「異人たちの館」 折原一 講談社文庫 ― 2006/05/21 15:01
失踪した息子の伝記を書いて欲しい。ゴーストライターで糊口をしのぐ作家島崎は、宝石商の婦人から奇妙な依頼を受ける。失踪した息子、小松原淳の奇妙な半生を追ううち、彼の周囲に見え隠れする「異人」の存在を知る。やがてその「異人」は島崎の周囲にも姿を見せはじめ…
下手なことを書くとネタバレになりやすそうな作品ですね。あちこち仕掛けがあって、うっかり感想が書けません。
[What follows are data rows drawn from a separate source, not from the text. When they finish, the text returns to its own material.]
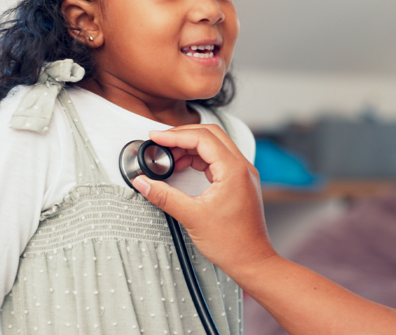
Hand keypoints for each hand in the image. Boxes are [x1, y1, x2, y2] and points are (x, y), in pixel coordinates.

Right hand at [132, 124, 277, 277]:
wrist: (252, 261)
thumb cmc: (232, 243)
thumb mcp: (191, 216)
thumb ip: (164, 196)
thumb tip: (143, 182)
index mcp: (234, 170)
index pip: (202, 138)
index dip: (175, 135)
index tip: (156, 137)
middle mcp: (242, 168)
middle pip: (210, 135)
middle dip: (182, 136)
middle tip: (160, 143)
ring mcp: (242, 174)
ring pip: (214, 146)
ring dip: (190, 148)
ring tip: (169, 159)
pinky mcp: (239, 183)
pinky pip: (217, 160)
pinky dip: (199, 159)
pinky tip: (184, 168)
全般的にな私の感想は、つまらなくもないけど、特に見所もない、という感じですね。私、昔はミステリ大好き少年でしたが、実はもう、あんまり好きではないのかもしれません。
折原一は叙述トリックを多用する、とwikipediaの推理小説の項にもありますが、最初の方からその香りがぷんぷんしてました。が、まさかこう来るとは思ってなくて、「そうまでしてトリックをかけるか…」と感じました。とんちの効きすぎたクイズみたいな感じですね。腹は立ちませんが、ちょっとあきれる感じでした。
小説としては計算されつくしていて、非常に巧妙だと思いました。ただ、話の展開を後で整理すると、ちょっと行き当たりばったりな感じがして、計算された犯罪、という印象はありませんでした。その辺が私にとってグッとこない理由でしょうか。私がミステリに求めるものがズレているのかもしれません。